__Directions for this task__. Please restate, word for word, the lines below that begin at the one with "25: (98, 351, 1.28)" and end at the one with "46: (538, 97, 46.81)". Leave out all other lines.
Data provided below:
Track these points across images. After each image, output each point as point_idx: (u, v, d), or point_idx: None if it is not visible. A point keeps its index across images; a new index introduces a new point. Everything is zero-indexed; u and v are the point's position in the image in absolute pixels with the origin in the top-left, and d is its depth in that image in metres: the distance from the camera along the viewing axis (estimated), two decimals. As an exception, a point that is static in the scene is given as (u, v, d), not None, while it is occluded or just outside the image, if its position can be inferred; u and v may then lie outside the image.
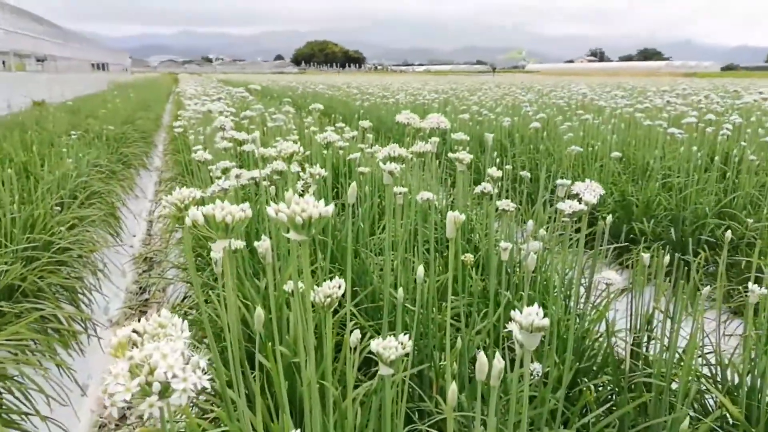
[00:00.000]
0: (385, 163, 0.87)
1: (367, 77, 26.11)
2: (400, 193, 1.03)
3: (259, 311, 0.69)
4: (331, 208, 0.54)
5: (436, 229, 2.17)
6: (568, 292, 1.72)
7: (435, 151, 1.30)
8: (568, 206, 0.89)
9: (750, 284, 1.02)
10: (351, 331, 0.79)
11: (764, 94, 3.95)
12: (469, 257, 1.35)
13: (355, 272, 1.69)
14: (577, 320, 1.49)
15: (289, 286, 0.87)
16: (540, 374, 1.05)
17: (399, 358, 0.58)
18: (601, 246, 2.76)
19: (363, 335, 1.17)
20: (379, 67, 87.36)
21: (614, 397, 1.35)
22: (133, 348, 0.43)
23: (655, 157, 3.12)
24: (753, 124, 3.35)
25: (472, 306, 1.45)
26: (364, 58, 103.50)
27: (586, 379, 1.36)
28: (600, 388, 1.41)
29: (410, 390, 1.25)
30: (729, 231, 1.47)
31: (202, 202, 0.66)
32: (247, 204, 0.58)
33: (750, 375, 1.25)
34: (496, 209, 1.40)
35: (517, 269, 1.68)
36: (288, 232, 0.54)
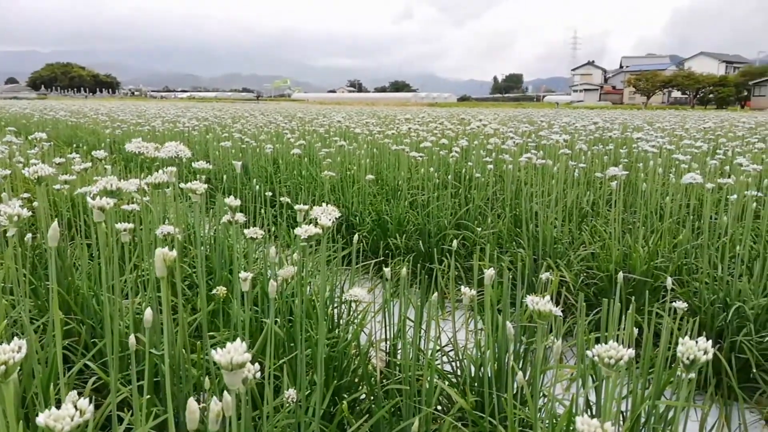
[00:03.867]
0: (96, 198, 0.77)
1: (121, 103, 24.04)
2: (125, 230, 0.94)
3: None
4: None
5: (189, 265, 2.07)
6: (332, 312, 1.77)
7: (174, 181, 1.22)
8: (304, 231, 0.91)
9: (463, 288, 1.15)
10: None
11: (484, 120, 4.65)
12: (222, 290, 1.29)
13: (93, 319, 1.50)
14: (336, 339, 1.53)
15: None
16: (294, 400, 1.04)
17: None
18: (358, 263, 2.90)
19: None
20: (136, 93, 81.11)
21: (373, 407, 1.42)
22: None
23: (403, 179, 3.43)
24: (477, 147, 3.91)
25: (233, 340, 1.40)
26: (118, 82, 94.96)
27: (346, 395, 1.40)
28: (361, 400, 1.48)
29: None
30: (455, 241, 1.66)
31: None
32: None
33: (482, 367, 1.43)
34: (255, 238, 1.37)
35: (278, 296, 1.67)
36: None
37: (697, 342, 0.63)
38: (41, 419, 0.47)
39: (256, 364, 0.70)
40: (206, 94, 77.75)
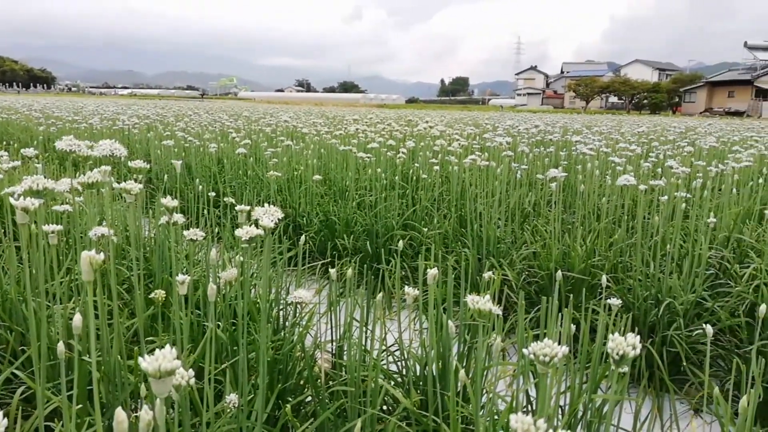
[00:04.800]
0: (20, 199, 0.72)
1: (56, 99, 22.97)
2: (53, 232, 0.89)
3: None
4: None
5: (128, 267, 1.99)
6: (277, 314, 1.75)
7: (109, 181, 1.17)
8: (245, 232, 0.89)
9: (406, 287, 1.16)
10: None
11: (431, 122, 4.70)
12: (161, 293, 1.25)
13: (22, 325, 1.43)
14: (281, 341, 1.51)
15: None
16: (237, 405, 1.02)
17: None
18: (305, 264, 2.88)
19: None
20: (73, 89, 77.63)
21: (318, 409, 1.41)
22: None
23: (351, 179, 3.42)
24: (424, 148, 3.95)
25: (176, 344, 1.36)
26: (54, 78, 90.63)
27: (290, 398, 1.39)
28: (307, 403, 1.46)
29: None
30: (402, 241, 1.67)
31: None
32: None
33: (426, 366, 1.44)
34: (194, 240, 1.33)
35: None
36: None
37: (626, 338, 0.66)
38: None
39: (191, 371, 0.68)
40: (149, 91, 75.27)
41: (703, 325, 1.26)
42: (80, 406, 0.95)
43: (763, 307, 1.29)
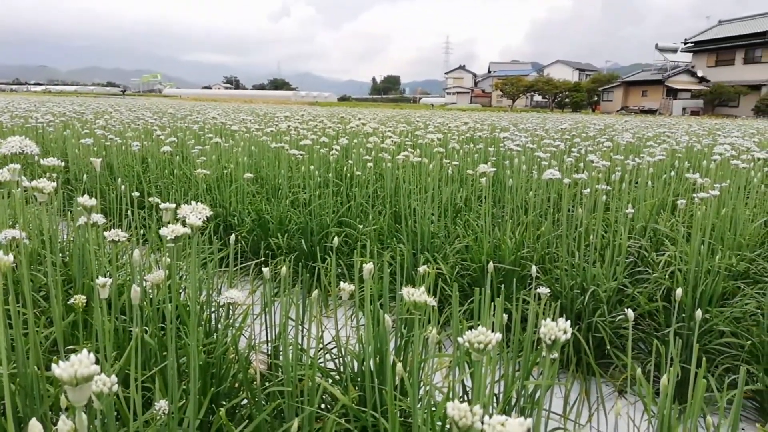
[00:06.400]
0: None
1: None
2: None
3: None
4: None
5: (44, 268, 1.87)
6: (209, 317, 1.69)
7: (18, 180, 1.09)
8: (170, 231, 0.85)
9: (342, 283, 1.15)
10: None
11: (363, 120, 4.71)
12: (81, 298, 1.18)
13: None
14: (213, 344, 1.46)
15: None
16: (167, 412, 0.98)
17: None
18: (237, 265, 2.81)
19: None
20: (-23, 85, 72.13)
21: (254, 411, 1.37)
22: None
23: (284, 177, 3.37)
24: (357, 146, 3.95)
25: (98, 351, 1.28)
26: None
27: (225, 402, 1.35)
28: (243, 406, 1.42)
29: None
30: (337, 238, 1.66)
31: None
32: None
33: (364, 362, 1.44)
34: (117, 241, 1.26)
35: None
36: None
37: (557, 323, 0.68)
38: None
39: (113, 377, 0.64)
40: (65, 87, 71.02)
41: (625, 310, 1.33)
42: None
43: (678, 291, 1.37)
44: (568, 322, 0.74)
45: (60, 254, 1.88)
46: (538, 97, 46.81)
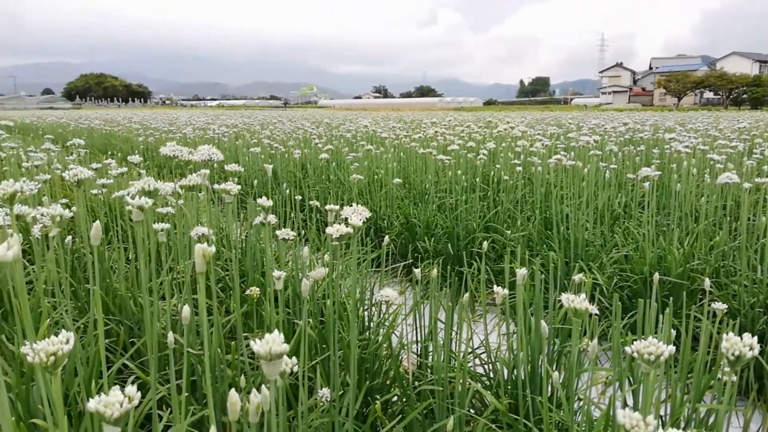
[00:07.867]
0: (135, 198, 0.79)
1: (152, 112, 24.62)
2: (162, 230, 0.96)
3: None
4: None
5: (223, 266, 2.10)
6: (362, 314, 1.78)
7: (207, 184, 1.24)
8: (335, 230, 0.91)
9: (495, 287, 1.14)
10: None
11: (511, 123, 4.61)
12: (255, 290, 1.31)
13: (131, 320, 1.53)
14: (366, 341, 1.53)
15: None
16: (329, 399, 1.05)
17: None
18: (388, 266, 2.91)
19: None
20: (167, 102, 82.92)
21: (406, 408, 1.41)
22: None
23: (431, 182, 3.42)
24: (505, 149, 3.88)
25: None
26: (149, 92, 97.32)
27: (378, 396, 1.41)
28: (394, 402, 1.48)
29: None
30: (486, 243, 1.65)
31: None
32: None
33: (515, 369, 1.41)
34: (284, 239, 1.39)
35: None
36: None
37: (741, 338, 0.61)
38: (92, 405, 0.48)
39: (294, 358, 0.70)
40: (235, 102, 78.97)
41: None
42: (186, 395, 1.01)
43: None
44: (755, 338, 0.67)
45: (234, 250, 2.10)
46: (708, 94, 42.28)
End of Data provided.
__Result for this exercise__.
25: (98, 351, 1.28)
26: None
27: (225, 402, 1.35)
28: (243, 406, 1.42)
29: None
30: (337, 238, 1.66)
31: None
32: None
33: (364, 362, 1.44)
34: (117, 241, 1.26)
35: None
36: None
37: (557, 323, 0.68)
38: None
39: (113, 377, 0.64)
40: (65, 87, 71.02)
41: (625, 310, 1.33)
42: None
43: (678, 291, 1.37)
44: (568, 322, 0.74)
45: (60, 254, 1.88)
46: (538, 97, 46.81)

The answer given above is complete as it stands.